ASSIGNMENT
From the entries below, transcribe exactly the lines between the line holding "- portal vein" and the line holding "Diagnosis: Ependymoma, NOS.", inclusive; skip all other lines.

EXTRACTED DATA
++++++++++++++++++++
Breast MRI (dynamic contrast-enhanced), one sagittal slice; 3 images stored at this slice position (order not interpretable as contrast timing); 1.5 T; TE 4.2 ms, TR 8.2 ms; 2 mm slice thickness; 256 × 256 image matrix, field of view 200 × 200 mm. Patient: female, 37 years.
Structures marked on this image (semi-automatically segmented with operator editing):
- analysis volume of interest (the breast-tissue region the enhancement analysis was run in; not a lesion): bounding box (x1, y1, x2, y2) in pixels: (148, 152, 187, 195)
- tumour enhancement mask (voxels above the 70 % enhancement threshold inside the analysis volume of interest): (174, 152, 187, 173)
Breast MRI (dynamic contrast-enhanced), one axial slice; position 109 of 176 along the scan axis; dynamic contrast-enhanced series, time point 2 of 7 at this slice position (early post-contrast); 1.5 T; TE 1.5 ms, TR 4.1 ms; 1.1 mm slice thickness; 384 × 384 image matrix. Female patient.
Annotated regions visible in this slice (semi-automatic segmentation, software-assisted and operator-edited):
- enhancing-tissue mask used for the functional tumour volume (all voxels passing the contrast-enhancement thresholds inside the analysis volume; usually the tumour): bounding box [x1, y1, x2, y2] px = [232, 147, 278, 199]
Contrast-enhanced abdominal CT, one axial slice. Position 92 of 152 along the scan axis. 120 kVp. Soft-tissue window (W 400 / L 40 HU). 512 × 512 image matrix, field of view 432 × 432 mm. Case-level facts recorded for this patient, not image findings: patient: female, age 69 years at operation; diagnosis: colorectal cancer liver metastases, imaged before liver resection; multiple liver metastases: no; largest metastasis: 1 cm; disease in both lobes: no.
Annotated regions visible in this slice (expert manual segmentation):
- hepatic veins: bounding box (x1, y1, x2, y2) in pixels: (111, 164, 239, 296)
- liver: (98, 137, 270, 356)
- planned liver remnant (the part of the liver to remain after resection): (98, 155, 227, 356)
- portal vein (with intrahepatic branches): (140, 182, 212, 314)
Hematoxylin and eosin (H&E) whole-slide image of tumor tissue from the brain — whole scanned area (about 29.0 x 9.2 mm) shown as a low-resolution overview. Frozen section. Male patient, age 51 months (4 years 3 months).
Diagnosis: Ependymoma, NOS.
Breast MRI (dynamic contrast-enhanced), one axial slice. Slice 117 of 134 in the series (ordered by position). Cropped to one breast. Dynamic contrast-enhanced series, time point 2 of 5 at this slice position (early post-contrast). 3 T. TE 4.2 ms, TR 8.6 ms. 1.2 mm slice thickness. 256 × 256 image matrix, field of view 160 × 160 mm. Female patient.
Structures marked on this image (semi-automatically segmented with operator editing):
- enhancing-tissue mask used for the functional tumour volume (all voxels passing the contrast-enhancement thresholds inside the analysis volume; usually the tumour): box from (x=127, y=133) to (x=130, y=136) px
++++++++++++++++++++
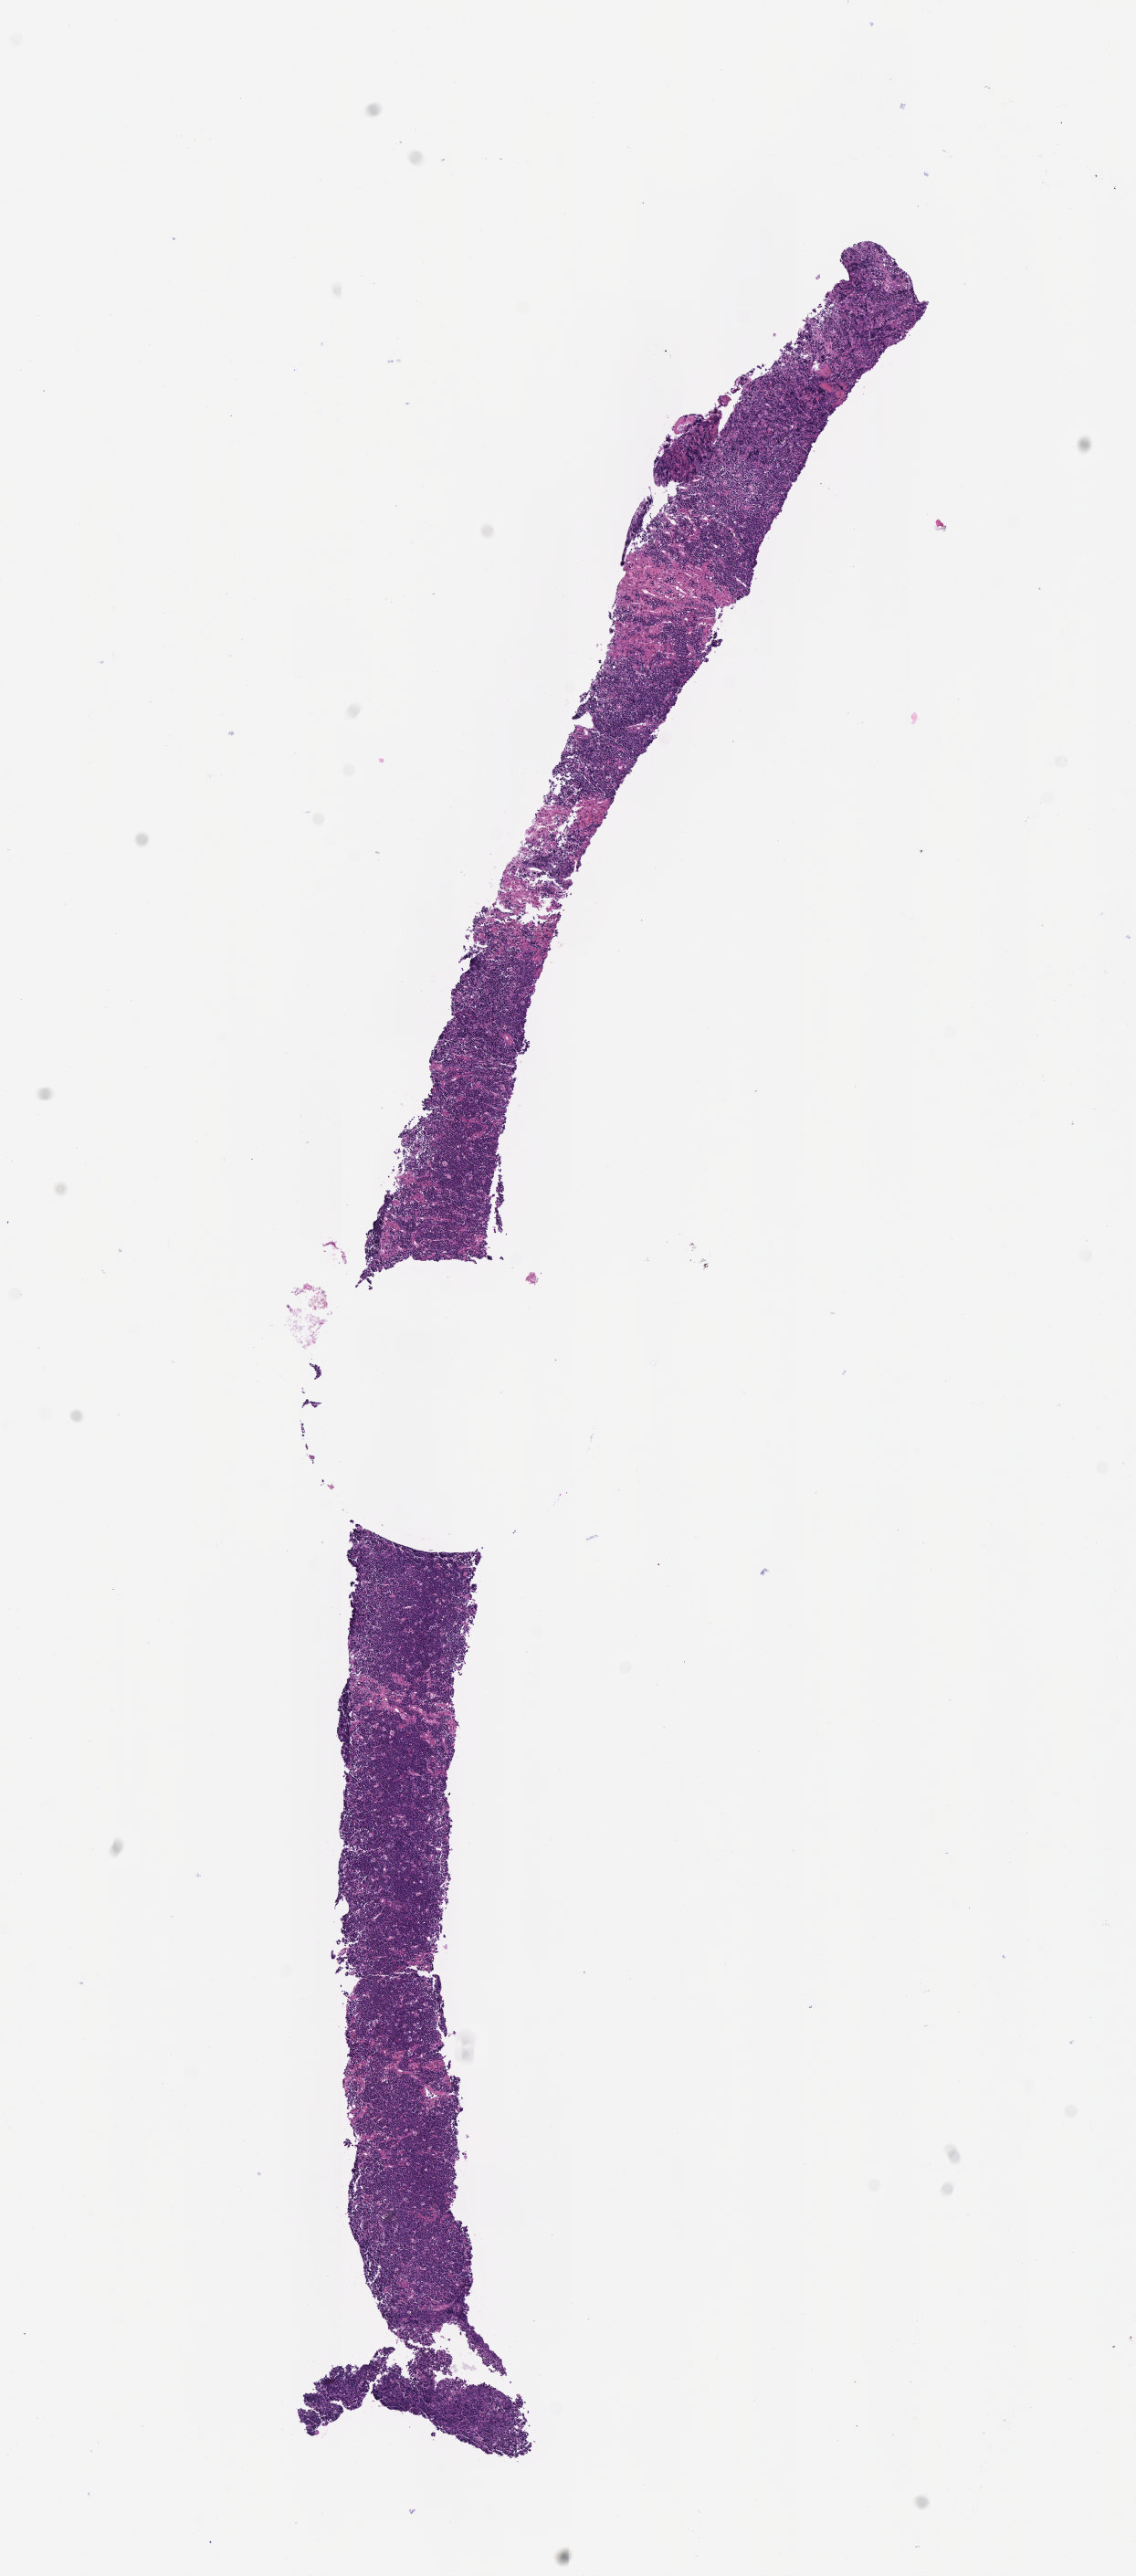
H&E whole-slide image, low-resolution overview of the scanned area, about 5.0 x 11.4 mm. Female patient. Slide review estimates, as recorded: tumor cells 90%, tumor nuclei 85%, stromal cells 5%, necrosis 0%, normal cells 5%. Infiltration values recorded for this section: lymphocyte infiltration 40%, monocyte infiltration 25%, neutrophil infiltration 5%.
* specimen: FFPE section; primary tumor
++++++++++++++++++++
EXPECTED OUTPUT
- portal vein (with intrahepatic branches): (140, 182, 212, 314)
Hematoxylin and eosin (H&E) whole-slide image of tumor tissue from the brain — whole scanned area (about 29.0 x 9.2 mm) shown as a low-resolution overview. Frozen section. Male patient, age 51 months (4 years 3 months).
Diagnosis: Ependymoma, NOS.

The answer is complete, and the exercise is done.